Copy out the text of every entry below, line for line, without changing a single character.

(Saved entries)
____

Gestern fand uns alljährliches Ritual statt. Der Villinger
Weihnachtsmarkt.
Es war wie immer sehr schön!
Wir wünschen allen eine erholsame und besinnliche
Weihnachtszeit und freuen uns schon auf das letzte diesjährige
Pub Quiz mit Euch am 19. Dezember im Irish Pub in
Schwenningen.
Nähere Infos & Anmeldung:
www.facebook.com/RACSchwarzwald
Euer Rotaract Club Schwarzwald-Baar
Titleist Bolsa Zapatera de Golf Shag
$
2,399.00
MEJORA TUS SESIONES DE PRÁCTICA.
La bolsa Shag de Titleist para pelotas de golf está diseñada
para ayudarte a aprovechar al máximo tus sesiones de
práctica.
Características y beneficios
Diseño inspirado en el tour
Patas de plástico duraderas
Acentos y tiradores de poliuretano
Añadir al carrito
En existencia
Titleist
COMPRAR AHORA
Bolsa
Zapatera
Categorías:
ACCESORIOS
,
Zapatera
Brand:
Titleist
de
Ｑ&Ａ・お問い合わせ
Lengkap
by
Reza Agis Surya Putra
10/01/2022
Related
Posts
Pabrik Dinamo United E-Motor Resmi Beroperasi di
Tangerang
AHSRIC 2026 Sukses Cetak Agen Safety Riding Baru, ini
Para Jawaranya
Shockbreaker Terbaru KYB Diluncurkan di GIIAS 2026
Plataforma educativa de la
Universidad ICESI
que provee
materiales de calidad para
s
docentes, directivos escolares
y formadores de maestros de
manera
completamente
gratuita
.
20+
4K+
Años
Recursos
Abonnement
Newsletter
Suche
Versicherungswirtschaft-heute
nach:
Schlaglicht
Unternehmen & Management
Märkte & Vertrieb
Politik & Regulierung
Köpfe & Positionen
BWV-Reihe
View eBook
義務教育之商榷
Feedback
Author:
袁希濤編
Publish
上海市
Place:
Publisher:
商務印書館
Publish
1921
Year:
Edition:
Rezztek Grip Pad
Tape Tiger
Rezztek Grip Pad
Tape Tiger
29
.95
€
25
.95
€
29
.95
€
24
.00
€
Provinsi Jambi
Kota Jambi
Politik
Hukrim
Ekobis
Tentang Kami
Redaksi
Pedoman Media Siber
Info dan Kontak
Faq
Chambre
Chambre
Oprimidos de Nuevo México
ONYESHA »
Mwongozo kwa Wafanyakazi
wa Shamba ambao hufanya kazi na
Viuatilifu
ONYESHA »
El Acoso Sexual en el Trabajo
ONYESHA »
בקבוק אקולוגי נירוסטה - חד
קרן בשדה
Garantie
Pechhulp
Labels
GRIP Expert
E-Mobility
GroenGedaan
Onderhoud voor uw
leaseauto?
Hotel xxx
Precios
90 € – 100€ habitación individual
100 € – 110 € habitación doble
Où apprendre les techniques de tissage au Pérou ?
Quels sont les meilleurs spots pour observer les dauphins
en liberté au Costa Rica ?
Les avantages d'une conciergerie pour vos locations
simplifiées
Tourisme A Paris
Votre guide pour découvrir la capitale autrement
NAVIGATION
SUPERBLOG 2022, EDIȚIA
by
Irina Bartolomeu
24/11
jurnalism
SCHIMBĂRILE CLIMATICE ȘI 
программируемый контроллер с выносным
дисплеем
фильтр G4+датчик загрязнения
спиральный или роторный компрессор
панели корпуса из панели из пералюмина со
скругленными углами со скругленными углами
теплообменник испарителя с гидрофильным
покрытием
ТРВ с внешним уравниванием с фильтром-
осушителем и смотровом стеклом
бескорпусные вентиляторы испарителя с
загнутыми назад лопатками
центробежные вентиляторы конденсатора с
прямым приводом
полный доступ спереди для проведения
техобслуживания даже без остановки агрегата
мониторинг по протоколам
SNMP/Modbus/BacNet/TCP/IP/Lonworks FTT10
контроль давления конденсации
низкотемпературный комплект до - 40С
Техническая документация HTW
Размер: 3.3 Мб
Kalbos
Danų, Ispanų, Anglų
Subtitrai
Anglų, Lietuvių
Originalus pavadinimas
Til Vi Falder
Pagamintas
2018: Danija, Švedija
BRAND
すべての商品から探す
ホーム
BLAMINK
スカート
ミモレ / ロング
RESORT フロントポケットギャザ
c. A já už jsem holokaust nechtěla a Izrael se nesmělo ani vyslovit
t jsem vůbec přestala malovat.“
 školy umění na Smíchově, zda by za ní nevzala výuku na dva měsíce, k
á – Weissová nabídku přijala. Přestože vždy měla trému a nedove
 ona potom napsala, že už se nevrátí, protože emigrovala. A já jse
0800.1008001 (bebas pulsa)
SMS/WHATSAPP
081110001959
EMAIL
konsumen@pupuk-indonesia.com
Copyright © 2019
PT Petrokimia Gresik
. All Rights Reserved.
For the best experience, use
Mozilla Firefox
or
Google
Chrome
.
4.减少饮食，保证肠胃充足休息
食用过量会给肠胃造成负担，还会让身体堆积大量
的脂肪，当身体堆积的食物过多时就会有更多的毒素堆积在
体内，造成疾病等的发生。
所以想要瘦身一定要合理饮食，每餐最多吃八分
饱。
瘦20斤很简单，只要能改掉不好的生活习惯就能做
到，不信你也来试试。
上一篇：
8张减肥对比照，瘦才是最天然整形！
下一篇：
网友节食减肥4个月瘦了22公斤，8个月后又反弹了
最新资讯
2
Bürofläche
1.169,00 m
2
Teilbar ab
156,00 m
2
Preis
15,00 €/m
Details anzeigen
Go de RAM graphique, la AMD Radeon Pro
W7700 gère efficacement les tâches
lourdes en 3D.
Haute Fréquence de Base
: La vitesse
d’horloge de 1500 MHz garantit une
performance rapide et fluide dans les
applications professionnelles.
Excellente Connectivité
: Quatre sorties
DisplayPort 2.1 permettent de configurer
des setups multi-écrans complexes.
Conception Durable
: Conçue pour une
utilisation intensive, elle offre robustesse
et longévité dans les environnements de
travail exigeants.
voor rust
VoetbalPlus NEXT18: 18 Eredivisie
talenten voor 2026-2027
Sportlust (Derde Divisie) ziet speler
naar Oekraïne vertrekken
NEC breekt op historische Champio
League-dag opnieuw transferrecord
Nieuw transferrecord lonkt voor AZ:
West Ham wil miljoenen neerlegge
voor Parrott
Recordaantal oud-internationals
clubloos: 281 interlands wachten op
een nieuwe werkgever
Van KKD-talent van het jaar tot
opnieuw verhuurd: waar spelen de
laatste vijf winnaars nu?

____

WRITTEN ANSWER
Gestern fand uns alljährliches Ritual statt. Der Villinger
Weihnachtsmarkt.
Es war wie immer sehr schön!
Wir wünschen allen eine erholsame und besinnliche
Weihnachtszeit und freuen uns schon auf das letzte diesjährige
Pub Quiz mit Euch am 19. Dezember im Irish Pub in
Schwenningen.
Nähere Infos & Anmeldung:
www.facebook.com/RACSchwarzwald
Euer Rotaract Club Schwarzwald-Baar
Titleist Bolsa Zapatera de Golf Shag
$
2,399.00
MEJORA TUS SESIONES DE PRÁCTICA.
La bolsa Shag de Titleist para pelotas de golf está diseñada
para ayudarte a aprovechar al máximo tus sesiones de
práctica.
Características y beneficios
Diseño inspirado en el tour
Patas de plástico duraderas
Acentos y tiradores de poliuretano
Añadir al carrito
En existencia
Titleist
COMPRAR AHORA
Bolsa
Zapatera
Categorías:
ACCESORIOS
,
Zapatera
Brand:
Titleist
de
Ｑ&Ａ・お問い合わせ
Lengkap
by
Reza Agis Surya Putra
10/01/2022
Related
Posts
Pabrik Dinamo United E-Motor Resmi Beroperasi di
Tangerang
AHSRIC 2026 Sukses Cetak Agen Safety Riding Baru, ini
Para Jawaranya
Shockbreaker Terbaru KYB Diluncurkan di GIIAS 2026
Plataforma educativa de la
Universidad ICESI
que provee
materiales de calidad para
s
docentes, directivos escolares
y formadores de maestros de
manera
completamente
gratuita
.
20+
4K+
Años
Recursos
Abonnement
Newsletter
Suche
Versicherungswirtschaft-heute
nach:
Schlaglicht
Unternehmen & Management
Märkte & Vertrieb
Politik & Regulierung
Köpfe & Positionen
BWV-Reihe
View eBook
義務教育之商榷
Feedback
Author:
袁希濤編
Publish
上海市
Place:
Publisher:
商務印書館
Publish
1921
Year:
Edition:
Rezztek Grip Pad
Tape Tiger
Rezztek Grip Pad
Tape Tiger
29
.95
€
25
.95
€
29
.95
€
24
.00
€
Provinsi Jambi
Kota Jambi
Politik
Hukrim
Ekobis
Tentang Kami
Redaksi
Pedoman Media Siber
Info dan Kontak
Faq
Chambre
Chambre
Oprimidos de Nuevo México
ONYESHA »
Mwongozo kwa Wafanyakazi
wa Shamba ambao hufanya kazi na
Viuatilifu
ONYESHA »
El Acoso Sexual en el Trabajo
ONYESHA »
בקבוק אקולוגי נירוסטה - חד
קרן בשדה
Garantie
Pechhulp
Labels
GRIP Expert
E-Mobility
GroenGedaan
Onderhoud voor uw
leaseauto?
Hotel xxx
Precios
90 € – 100€ habitación individual
100 € – 110 € habitación doble
Où apprendre les techniques de tissage au Pérou ?
Quels sont les meilleurs spots pour observer les dauphins
en liberté au Costa Rica ?
Les avantages d'une conciergerie pour vos locations
simplifiées
Tourisme A Paris
Votre guide pour découvrir la capitale autrement
NAVIGATION
SUPERBLOG 2022, EDIȚIA
by
Irina Bartolomeu
24/11
jurnalism
SCHIMBĂRILE CLIMATICE ȘI 
программируемый контроллер с выносным
дисплеем
фильтр G4+датчик загрязнения
спиральный или роторный компрессор
панели корпуса из панели из пералюмина со
скругленными углами со скругленными углами
теплообменник испарителя с гидрофильным
покрытием
ТРВ с внешним уравниванием с фильтром-
осушителем и смотровом стеклом
бескорпусные вентиляторы испарителя с
загнутыми назад лопатками
центробежные вентиляторы конденсатора с
прямым приводом
полный доступ спереди для проведения
техобслуживания даже без остановки агрегата
мониторинг по протоколам
SNMP/Modbus/BacNet/TCP/IP/Lonworks FTT10
контроль давления конденсации
низкотемпературный комплект до - 40С
Техническая документация HTW
Размер: 3.3 Мб
Kalbos
Danų, Ispanų, Anglų
Subtitrai
Anglų, Lietuvių
Originalus pavadinimas
Til Vi Falder
Pagamintas
2018: Danija, Švedija
BRAND
すべての商品から探す
ホーム
BLAMINK
スカート
ミモレ / ロング
RESORT フロントポケットギャザ
c. A já už jsem holokaust nechtěla a Izrael se nesmělo ani vyslovit
t jsem vůbec přestala malovat.“
 školy umění na Smíchově, zda by za ní nevzala výuku na dva měsíce, k
á – Weissová nabídku přijala. Přestože vždy měla trému a nedove
 ona potom napsala, že už se nevrátí, protože emigrovala. A já jse
0800.1008001 (bebas pulsa)
SMS/WHATSAPP
081110001959
EMAIL
konsumen@pupuk-indonesia.com
Copyright © 2019
PT Petrokimia Gresik
. All Rights Reserved.
For the best experience, use
Mozilla Firefox
or
Google
Chrome
.
4.减少饮食，保证肠胃充足休息
食用过量会给肠胃造成负担，还会让身体堆积大量
的脂肪，当身体堆积的食物过多时就会有更多的毒素堆积在
体内，造成疾病等的发生。
所以想要瘦身一定要合理饮食，每餐最多吃八分
饱。
瘦20斤很简单，只要能改掉不好的生活习惯就能做
到，不信你也来试试。
上一篇：
8张减肥对比照，瘦才是最天然整形！
下一篇：
网友节食减肥4个月瘦了22公斤，8个月后又反弹了
最新资讯
2
Bürofläche
1.169,00 m
2
Teilbar ab
156,00 m
2
Preis
15,00 €/m
Details anzeigen
Go de RAM graphique, la AMD Radeon Pro
W7700 gère efficacement les tâches
lourdes en 3D.
Haute Fréquence de Base
: La vitesse
d’horloge de 1500 MHz garantit une
performance rapide et fluide dans les
applications professionnelles.
Excellente Connectivité
: Quatre sorties
DisplayPort 2.1 permettent de configurer
des setups multi-écrans complexes.
Conception Durable
: Conçue pour une
utilisation intensive, elle offre robustesse
et longévité dans les environnements de
travail exigeants.
voor rust
VoetbalPlus NEXT18: 18 Eredivisie
talenten voor 2026-2027
Sportlust (Derde Divisie) ziet speler
naar Oekraïne vertrekken
NEC breekt op historische Champio
League-dag opnieuw transferrecord
Nieuw transferrecord lonkt voor AZ:
West Ham wil miljoenen neerlegge
voor Parrott
Recordaantal oud-internationals
clubloos: 281 interlands wachten op
een nieuwe werkgever
Van KKD-talent van het jaar tot
opnieuw verhuurd: waar spelen de
laatste vijf winnaars nu?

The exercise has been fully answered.